At the Aug. 15 Board of Selectmen meeting, EPG Project Manager Wayne C. Perry presented a report, sketched work in progress and outlined the proposed next steps.

A preliminary design of the envisioned system, which would tie the town center into the existing school wastewater treatment plant, calls for handling an estimated 40,000 gallons of wastewater flow per day. It would discharge into groundwater via an expanded leach field.

The Mason-Dolan land, which is near the school, might be a good location for an additional leach field, assuming it could receive up to 17,000 gallons of effluent per day.

Work at the site to date includes excavating test pits and percolation tests to see how quickly the soil absorbs water. In addition, five monitoring wells were dug, and “slug” tests were conducted at three of them to determine hydraulic conductivity. The report lists dates, purpose and test results.

In septic system terms, both good and bad soils were found on the land, and test conditions varied.

One day, Perry said, the ground water was too high to do a perk test, and only two of the five wells showed conductivity. The other three were dry.

He assigned grades to the wells. Wells 3, 4 and 5 were poor. Well 1 was excellent.

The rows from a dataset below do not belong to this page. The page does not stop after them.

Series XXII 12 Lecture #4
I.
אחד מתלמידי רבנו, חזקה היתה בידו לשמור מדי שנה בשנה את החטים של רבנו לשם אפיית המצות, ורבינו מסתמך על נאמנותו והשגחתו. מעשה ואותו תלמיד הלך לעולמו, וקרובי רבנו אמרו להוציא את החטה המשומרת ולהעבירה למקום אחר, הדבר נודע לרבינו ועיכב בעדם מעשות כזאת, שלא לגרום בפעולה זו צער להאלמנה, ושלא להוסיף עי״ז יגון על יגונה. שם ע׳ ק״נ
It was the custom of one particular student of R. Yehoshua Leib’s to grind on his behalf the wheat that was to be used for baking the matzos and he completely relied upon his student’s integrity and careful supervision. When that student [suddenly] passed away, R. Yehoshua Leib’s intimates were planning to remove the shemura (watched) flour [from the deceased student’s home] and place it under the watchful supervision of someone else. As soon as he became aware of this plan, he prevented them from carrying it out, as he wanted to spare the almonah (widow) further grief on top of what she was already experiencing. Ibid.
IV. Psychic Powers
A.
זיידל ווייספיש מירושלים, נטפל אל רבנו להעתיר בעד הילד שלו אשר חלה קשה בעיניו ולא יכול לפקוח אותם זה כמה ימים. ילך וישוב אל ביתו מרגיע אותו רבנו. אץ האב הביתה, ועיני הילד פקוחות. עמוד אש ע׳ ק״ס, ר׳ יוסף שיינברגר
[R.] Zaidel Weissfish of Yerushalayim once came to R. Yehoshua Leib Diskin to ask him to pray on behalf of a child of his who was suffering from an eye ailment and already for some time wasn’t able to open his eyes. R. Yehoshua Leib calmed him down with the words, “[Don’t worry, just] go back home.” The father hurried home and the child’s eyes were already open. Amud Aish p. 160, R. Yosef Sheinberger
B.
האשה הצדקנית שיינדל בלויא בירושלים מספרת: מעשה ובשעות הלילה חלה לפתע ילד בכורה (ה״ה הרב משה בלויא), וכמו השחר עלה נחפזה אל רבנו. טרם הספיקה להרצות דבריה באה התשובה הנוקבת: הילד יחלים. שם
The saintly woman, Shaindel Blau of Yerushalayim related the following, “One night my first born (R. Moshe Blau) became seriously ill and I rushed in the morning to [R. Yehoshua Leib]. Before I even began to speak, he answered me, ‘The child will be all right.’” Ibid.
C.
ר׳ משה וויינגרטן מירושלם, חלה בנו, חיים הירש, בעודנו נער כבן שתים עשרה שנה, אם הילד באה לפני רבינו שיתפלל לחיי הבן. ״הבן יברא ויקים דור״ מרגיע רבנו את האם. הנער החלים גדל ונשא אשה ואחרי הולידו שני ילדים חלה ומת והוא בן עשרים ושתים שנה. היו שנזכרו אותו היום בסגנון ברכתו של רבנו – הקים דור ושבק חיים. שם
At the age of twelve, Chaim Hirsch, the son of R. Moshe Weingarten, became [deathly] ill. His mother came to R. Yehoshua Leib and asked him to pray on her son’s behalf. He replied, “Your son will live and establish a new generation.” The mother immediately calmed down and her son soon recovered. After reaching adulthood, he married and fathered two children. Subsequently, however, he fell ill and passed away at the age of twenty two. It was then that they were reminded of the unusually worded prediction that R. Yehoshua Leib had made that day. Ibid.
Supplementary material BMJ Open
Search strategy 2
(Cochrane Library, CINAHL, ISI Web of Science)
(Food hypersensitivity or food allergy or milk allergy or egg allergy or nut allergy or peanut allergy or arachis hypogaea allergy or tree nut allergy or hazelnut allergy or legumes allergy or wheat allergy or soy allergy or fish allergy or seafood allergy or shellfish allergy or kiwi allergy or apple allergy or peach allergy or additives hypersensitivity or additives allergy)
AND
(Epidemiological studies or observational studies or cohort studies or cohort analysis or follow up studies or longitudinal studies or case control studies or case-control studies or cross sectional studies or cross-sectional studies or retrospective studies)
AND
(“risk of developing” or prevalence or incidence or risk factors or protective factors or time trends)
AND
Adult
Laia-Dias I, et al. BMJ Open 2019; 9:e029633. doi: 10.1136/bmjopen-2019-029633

In that well, the soil consisted of fine gravel and coarse sand, he said, offering “a ray of hope” for a decent soil model. In terms of water absorption, however, the number was lower than planners had hoped for. It was 20,000 gallons a day, half of the 40,000-gallon goal.

Two or three more wells are needed for an acceptable study, he said, and it would cost a total of $6,500 to make small-diameter borings, or “geo-probes” to find soils to support those wells. An itemized list showed $3,500 for one day of boring installations, $500 for field oversight, $1,000 for hydraulic conductivity testing and $1,500 for data evaluation and status report.

The amount allocated for the project was $14,800, all of which has been paid to the company with $4,000 still on the tab. The balance Clark was seeking, then, was $2,500.

However, he said if tests show a dead-end at any point, the work would stop. The board did not OK the $6,500 ceiling. Instead it decided to limit spending to the available $4,000 on the contract, with the option of added funding if results indicate they should go farther.